Sunetric
- Type: Private
- Industry: Solar Energy
- Founded: 2004
- Founder: Sean Mullen and Beth Ann Mullen
- Headquarters: Kailua, Hawaii, U.S.
- Area served: Hawaiian Islands
- Key people: Sean Mullen (Founder), Alex Tiller (CEO)
- Products: Photovoltaic installations
- Owner: Sean Mullen (Founder and majority shareholder)
- Number of employees: 80+ (2010)
- Website: sunetric.com

= Sunetric =

Hawaian power company

Sunetric is a Hawaii-based photovoltaic solar power company that performs consultation, design, and installation of photovoltaic systems for residential, commercial, military, and non-profit customers. Sunetric operates on all of the Hawaiian islands and in several states in the continental US. The company was founded in 2004 as Suntech Hawaii by Sean Mullen. Alex Tiller is the company's CEO. The company handles system consulting, design, and installation, and remains responsible for maintenance, monitoring, and repairs.

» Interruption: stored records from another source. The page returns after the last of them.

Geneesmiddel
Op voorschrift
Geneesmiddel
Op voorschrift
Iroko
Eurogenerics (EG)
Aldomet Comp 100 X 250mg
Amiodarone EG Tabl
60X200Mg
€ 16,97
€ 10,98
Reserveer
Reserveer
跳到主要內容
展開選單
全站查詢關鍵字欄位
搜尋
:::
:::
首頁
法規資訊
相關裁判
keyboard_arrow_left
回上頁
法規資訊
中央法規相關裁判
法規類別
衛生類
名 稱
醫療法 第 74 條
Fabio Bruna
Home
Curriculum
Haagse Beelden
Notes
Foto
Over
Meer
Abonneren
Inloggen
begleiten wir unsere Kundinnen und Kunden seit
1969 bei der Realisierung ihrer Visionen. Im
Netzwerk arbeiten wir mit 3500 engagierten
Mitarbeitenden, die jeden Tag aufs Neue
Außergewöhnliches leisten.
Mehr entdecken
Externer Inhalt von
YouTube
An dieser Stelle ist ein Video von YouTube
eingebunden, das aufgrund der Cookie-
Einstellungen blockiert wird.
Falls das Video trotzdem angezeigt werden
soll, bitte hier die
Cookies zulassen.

Sunetric Capital, LLC is a separate entity that provides funding via capital investment for the Sunetric Power Plan, a Power Purchase Agreement designed by Mullen and Tiller whereby the company pays for the up-front costs of commercial projects and acts as owner and maintainer while customers (host) pay for the electricity generated by the renewable energy system. This reduces the initial cost to the business-owner or nonprofit entity.

Sunetric's push for photovoltaic installations is of particular import to the State of Hawaii, which, despite having already reached grid parity, relies on fuel imports for 90% of its energy needs, making it an ideal candidate for energy independence. Photovoltaic customers in Hawaii qualify for both a 35% state tax rebate and a 30% federal tax rebate on all photovoltaic installations.

According to the Honolulu Department of Planning and Permitting photovoltaic permit records, Sunetric performs, on average, the installation and activation of 40% (the majority market share) of net-metered photovoltaic systems in Hawaii. Since its founding in 2004, the company has performed approximately 3,583 residential solar power installations and approximately 109 commercial installations, totaling over 60 megawatts throughout the islands.

In December 2008, Sunetric completed both the largest roof-mounted photovoltaic installation in Hawaii on top of Kona Commons shopping mall and the second-largest solar farm in Hawaii at Wilcox Memorial Hospital on Kauai. The Wilcox Memorial Hospital installation comprises 2,190 solar panels connected to 3 solar inverters with a rating of 504 kilowatts.

Since 2006, the company has installed more than 2 megawatts of photovoltaic systems for military bases in Hawaii, including Schofield Barracks, Fort Shafter, Hickam AFB, Bellows AFB, and Aliamanu Military Reservation. The company is responsible for a photovoltaic system used to power the hydrogen fuel cell plant at Hickam Air Force Base.

==SunPower==

In early 2010, Sunetric became Sunpower's first Accredited Elite Dealer. Sunpower is a manufacturer of high-efficiency solar cells and modules.

==Suniva==

In late 2011, Sunetric became the First and Exclusive distributor / installer of Suniva Solar Modules, a high-efficiency manufacturer of solar cells and modules. Suniva has developed patented low-cost methods to produce high-efficiency and high-reliability modules.

In February 2012, Sunetric also became Suniva's first Master Installer Certified contractor, having installed over 3,000 Suniva modules.